Iain Taylor
Having recently retired from a career in corporate media and public relations, I was honoured to be asked to be Treasurer of BALH as of 1 January 2019. I graduated in history from Exeter University in 1980 but part of me always regretted not having done any postgraduate work. Becoming self employed in 2002 also gave the time to complete an MRes in Cultural History at Goldsmiths, University of London, which was most enjoyable, and I was able to take a PhD at Royal Holloway a few years later. My thesis was on Early Modern Bible Commentaries (an important source thus far completely overlooked by both historians and theologians) and I was very fortunate to have the outstanding Prof Justin Champion as my supervisor. During that time I wrote several articles and gave a number of academic papers and I was subsequently asked to become the Secretary of the Christianity & History Forum.
After that David Killingray encouraged me to become more active in writing articles on local history in general and the Sevenoaks area (where I lived until very recently) in the long nineteenth century in particular.

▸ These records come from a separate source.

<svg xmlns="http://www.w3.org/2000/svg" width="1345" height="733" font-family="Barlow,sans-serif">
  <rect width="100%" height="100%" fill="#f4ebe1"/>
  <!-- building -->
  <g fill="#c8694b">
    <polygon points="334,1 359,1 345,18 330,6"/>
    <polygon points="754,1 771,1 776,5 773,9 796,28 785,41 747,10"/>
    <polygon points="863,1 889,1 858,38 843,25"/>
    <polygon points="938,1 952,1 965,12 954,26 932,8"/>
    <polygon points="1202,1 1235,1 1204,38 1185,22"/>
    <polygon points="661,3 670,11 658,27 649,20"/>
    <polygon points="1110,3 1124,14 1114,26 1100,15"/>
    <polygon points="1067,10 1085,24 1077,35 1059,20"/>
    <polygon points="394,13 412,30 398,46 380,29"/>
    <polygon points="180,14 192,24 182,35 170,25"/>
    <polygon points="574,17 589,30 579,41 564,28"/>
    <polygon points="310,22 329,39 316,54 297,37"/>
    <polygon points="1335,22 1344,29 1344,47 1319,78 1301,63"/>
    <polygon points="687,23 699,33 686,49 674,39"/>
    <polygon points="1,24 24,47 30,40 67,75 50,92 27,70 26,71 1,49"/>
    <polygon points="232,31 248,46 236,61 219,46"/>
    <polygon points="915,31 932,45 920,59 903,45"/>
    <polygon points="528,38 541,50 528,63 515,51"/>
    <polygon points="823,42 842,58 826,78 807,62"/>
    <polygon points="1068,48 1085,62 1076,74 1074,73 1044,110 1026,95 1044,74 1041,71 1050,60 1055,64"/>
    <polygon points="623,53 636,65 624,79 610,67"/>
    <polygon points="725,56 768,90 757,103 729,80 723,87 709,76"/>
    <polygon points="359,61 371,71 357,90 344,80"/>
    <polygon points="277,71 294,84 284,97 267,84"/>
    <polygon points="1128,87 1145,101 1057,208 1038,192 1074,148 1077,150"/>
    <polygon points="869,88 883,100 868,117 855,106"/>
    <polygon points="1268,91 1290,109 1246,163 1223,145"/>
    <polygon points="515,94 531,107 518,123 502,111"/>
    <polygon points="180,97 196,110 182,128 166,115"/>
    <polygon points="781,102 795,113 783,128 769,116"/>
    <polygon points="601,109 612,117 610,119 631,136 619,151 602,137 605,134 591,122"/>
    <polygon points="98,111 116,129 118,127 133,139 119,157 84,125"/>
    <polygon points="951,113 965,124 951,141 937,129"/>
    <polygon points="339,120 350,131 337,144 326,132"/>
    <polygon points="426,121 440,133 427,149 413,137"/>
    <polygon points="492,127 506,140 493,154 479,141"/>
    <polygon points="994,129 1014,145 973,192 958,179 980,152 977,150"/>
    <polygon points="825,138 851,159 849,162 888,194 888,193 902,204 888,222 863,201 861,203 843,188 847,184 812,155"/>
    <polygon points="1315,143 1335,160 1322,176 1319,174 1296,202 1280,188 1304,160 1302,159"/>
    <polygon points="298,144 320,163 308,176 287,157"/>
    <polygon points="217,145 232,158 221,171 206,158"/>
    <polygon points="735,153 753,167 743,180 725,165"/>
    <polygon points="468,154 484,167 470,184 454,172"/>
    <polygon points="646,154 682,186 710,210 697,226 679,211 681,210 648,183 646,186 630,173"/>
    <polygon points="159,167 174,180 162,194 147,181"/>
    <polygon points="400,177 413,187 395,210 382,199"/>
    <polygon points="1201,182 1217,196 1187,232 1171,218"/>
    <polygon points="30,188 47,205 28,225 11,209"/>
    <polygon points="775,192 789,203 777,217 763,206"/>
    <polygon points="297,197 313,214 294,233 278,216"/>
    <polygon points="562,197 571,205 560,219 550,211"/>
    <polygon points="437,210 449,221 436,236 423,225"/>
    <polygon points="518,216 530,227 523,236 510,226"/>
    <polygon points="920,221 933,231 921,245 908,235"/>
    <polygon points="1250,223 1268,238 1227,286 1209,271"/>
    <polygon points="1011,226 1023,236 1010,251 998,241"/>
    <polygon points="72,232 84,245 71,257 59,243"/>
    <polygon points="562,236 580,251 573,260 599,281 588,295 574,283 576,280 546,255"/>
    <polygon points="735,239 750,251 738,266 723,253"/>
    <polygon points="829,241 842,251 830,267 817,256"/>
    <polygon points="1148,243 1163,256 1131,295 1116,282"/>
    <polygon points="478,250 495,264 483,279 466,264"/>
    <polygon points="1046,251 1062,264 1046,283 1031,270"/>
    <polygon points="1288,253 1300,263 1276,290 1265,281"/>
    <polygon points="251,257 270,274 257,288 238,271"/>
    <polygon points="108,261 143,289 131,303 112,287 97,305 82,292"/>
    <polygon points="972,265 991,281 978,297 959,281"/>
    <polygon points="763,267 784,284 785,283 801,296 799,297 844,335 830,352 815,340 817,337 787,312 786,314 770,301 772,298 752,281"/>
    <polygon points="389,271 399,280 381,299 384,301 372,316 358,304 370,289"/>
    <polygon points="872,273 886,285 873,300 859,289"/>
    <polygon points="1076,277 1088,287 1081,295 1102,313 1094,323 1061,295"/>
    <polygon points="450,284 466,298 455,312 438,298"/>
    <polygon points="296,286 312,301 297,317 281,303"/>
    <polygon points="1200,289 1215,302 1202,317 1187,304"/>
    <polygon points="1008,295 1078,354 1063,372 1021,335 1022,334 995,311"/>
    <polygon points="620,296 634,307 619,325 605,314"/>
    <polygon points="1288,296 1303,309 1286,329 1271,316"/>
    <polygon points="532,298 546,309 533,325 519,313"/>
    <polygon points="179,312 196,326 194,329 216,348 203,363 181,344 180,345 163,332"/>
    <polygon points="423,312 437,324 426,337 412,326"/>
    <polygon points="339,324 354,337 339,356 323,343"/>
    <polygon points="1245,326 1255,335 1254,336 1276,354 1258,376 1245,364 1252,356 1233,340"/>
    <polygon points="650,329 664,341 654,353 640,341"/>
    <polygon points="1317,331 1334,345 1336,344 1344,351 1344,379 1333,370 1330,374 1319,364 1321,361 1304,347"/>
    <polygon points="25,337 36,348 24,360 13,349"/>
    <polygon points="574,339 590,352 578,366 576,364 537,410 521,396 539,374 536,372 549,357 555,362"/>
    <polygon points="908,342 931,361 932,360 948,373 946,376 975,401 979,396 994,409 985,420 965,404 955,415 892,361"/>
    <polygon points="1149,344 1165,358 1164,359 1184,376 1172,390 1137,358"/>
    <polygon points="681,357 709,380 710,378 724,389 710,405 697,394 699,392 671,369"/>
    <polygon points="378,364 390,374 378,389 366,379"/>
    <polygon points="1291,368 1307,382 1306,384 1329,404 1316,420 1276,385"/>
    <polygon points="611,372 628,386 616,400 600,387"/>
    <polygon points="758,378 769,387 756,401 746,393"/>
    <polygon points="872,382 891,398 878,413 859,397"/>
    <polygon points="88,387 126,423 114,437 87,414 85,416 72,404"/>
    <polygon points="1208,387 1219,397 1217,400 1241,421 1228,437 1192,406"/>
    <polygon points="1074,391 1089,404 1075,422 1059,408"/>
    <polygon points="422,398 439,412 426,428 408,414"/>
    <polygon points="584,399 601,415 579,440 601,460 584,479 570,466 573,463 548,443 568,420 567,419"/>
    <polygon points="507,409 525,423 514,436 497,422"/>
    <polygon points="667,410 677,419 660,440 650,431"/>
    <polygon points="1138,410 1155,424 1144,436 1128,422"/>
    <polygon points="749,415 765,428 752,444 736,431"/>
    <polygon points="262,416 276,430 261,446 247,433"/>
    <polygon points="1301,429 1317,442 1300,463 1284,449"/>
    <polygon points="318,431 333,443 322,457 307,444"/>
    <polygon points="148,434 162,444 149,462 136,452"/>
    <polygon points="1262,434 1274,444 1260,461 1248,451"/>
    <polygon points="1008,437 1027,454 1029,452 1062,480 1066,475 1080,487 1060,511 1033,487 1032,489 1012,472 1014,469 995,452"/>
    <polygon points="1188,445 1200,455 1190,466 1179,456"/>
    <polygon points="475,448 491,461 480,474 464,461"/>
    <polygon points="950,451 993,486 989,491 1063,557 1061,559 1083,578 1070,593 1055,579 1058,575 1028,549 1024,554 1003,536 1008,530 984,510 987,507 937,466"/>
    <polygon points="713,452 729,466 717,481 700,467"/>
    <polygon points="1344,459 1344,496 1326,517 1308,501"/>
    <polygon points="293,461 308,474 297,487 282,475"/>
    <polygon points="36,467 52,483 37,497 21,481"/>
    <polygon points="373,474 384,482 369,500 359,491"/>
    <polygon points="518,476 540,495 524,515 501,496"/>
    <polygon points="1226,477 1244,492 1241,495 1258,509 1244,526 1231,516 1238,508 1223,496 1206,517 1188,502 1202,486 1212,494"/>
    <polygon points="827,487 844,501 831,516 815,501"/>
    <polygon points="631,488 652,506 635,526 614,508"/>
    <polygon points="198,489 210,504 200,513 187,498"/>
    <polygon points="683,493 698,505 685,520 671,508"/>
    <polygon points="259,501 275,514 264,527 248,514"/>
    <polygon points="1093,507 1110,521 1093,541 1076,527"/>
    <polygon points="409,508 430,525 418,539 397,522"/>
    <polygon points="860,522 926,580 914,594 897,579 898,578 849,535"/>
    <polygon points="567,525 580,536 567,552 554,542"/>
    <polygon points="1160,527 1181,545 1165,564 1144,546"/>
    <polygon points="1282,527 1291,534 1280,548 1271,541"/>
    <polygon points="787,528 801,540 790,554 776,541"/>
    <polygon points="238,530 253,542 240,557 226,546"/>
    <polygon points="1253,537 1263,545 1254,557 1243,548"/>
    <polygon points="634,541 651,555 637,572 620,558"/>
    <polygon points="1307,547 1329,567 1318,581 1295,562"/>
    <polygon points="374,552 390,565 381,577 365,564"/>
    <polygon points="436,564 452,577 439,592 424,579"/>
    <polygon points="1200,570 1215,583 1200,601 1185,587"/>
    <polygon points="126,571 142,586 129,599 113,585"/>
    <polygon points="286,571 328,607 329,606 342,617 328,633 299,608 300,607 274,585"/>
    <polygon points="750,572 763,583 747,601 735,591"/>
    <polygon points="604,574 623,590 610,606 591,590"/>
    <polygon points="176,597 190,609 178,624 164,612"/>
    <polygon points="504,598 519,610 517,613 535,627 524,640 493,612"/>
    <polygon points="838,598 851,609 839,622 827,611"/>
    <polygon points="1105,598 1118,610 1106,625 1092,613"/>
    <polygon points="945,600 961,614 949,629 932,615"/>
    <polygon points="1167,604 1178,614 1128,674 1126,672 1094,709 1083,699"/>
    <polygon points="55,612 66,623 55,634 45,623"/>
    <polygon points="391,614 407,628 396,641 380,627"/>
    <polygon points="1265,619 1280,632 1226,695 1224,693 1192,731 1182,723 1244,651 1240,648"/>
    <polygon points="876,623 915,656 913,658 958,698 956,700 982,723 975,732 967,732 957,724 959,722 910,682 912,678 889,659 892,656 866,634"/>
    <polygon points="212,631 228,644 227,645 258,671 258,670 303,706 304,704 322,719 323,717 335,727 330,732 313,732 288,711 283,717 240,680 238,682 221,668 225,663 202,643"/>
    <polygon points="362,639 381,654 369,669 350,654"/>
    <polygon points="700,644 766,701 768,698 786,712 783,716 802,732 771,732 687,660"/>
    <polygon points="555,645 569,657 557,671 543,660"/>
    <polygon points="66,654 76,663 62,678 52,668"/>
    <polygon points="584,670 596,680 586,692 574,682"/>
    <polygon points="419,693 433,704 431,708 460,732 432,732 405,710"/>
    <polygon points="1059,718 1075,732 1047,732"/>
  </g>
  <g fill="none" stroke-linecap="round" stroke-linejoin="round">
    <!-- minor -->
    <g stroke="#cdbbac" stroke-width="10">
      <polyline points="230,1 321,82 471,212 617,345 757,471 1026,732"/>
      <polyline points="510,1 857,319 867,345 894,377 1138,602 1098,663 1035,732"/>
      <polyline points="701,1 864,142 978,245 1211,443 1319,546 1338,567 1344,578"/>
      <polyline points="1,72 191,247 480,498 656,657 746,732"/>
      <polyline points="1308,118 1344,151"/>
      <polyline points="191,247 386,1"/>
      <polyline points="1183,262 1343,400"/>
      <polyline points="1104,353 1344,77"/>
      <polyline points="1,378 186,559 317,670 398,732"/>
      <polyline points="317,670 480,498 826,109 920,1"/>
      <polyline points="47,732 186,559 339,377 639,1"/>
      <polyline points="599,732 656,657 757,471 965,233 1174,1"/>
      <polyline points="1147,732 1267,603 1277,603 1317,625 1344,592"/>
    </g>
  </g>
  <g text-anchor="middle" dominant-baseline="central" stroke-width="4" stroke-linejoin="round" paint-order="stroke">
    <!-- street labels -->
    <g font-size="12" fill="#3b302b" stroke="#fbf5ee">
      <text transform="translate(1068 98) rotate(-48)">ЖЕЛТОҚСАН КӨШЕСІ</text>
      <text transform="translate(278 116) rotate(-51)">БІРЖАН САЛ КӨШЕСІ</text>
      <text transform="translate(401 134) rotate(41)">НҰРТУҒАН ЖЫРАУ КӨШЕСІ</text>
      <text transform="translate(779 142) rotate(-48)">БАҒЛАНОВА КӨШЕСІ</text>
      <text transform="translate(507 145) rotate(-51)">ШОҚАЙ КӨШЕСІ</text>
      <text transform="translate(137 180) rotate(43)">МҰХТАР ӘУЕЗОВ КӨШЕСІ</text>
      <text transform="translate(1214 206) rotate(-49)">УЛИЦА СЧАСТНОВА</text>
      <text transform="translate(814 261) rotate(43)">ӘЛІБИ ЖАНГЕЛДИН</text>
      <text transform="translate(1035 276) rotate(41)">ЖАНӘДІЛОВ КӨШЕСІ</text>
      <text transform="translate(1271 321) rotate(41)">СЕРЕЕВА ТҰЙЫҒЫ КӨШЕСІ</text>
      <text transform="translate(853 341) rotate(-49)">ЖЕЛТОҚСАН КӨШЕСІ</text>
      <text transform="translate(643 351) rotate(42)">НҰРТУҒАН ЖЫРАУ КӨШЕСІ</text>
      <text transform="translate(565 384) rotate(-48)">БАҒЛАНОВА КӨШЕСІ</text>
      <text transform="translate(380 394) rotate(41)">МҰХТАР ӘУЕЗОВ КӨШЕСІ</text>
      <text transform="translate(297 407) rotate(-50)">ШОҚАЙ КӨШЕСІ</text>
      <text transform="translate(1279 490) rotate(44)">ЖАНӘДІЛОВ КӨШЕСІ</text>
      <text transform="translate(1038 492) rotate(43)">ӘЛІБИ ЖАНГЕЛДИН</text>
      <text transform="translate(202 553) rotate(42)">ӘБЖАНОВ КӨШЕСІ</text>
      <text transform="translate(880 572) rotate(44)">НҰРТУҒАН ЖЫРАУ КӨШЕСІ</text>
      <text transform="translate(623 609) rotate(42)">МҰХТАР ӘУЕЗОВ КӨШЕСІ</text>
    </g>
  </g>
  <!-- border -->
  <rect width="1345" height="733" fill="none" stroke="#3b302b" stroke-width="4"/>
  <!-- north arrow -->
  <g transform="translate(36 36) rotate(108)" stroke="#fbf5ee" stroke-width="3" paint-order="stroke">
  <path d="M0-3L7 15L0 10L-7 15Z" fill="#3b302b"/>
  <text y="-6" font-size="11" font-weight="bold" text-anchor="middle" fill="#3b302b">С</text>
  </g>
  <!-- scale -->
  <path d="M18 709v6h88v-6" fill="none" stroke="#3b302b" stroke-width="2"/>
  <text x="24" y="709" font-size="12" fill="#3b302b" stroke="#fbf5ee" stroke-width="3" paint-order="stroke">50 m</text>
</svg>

So far I have had articles published in peer-reviewed journals on the lengthy struggle to put in place the West Kent public drainage system; the personal and social dislocation resulting from the mismanagement and collapse of smaller local friendly societies; the reasons some Sevenoaks farmers in particular were targeted during the earliest stage of the 'Captain Swing' riots of 1830-31; and the idiosyncratic ways in which one local tenant farmer pursued his campaign, against leading members of the West Kent aristocracy, to end the Extraordinary Tithe in the 1880s.
One of the key factors linking this body of work is risk - who assumes it and why, and how and when those people might seek to transfer it onto other groups or individuals better able to bear it, either willingly or unwillingly. Risk is also the meta-theme of a new book on nineteenth century Sevenoaks David and I have just completed and which we hope to have published by the end of 2019.
I hope my business background will allow me to bring some additional commercial and marketing expertise to BALH in future.